The Art of Bowing - 1

Friction and Function - Part One

Bowing percussion is another one of those absolutely sublime things. You can create the most amazing, and weird tones. I love bowing metal percussion. The most important thing to know is that you need to buy a cheap bow. This is metal, not a Stradivarious violin! You should be able to pick up a cheap, imported bass/cello/violin bow for under $40. We’re not seeking tone here, not playing in the Berlin Philharmonic. You can often find used student bows for cheap too. Just ask at a music store. I use a cheap violin & cello bow for most things. They work great! So get yourself a bow and some Pop’s Bass Rosin, because it’s the best, sticky rosin out there, and you’re all set to make some noise! BTW, when the bow wears out, just throw it away and buy a new one, it will cost more to rehair it than to get a new one.

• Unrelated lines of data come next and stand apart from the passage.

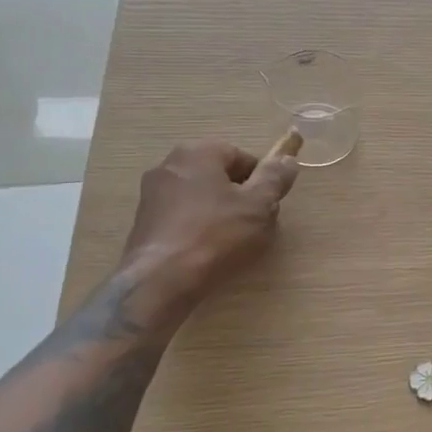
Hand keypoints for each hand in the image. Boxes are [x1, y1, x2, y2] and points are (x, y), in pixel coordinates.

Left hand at [118, 140, 299, 300]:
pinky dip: (197, 228)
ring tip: (231, 243)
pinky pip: (182, 217)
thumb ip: (275, 178)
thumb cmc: (217, 236)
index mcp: (199, 152)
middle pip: (218, 176)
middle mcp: (170, 164)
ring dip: (218, 213)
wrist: (161, 280)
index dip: (261, 182)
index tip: (267, 207)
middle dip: (239, 197)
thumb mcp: (259, 206)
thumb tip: (287, 159)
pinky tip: (206, 252)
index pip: (241, 157)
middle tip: (253, 226)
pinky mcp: (143, 221)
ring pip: (200, 197)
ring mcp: (152, 193)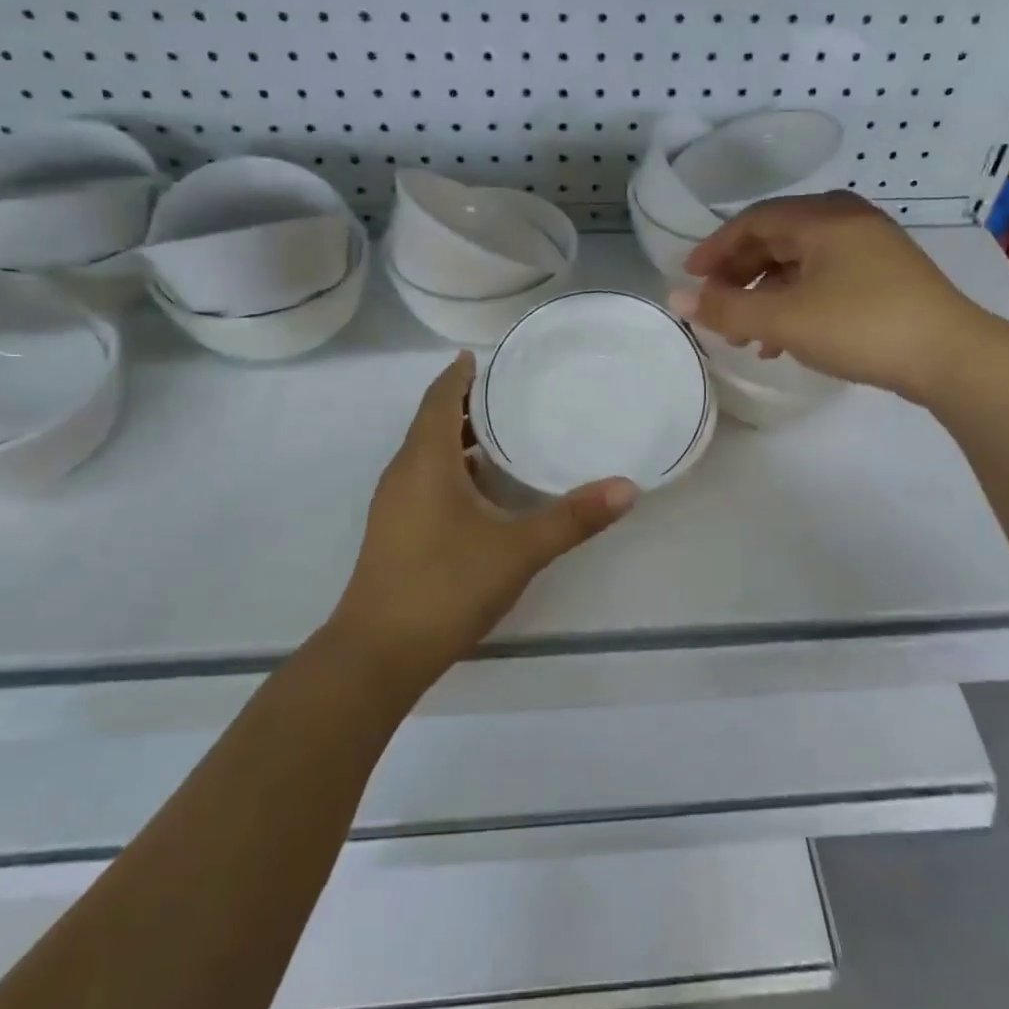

The 1st photo is of bowing a Chinese cymbal on a floor tom. The bowing is only one part of it, you need to also move the cymbal back and forth across the head, or in a circular motion. This changes the tone and uses the drum as a resonator. Crazy stuff!


Another great thing is using a Cup Chime, or other small, resonant cymbal. The photo shows me bowing the largest Paiste Cup Chime. Moving it in and out on the drum really changes the tone. Fantastic!

Experiment, enjoy, rest, and repeat often.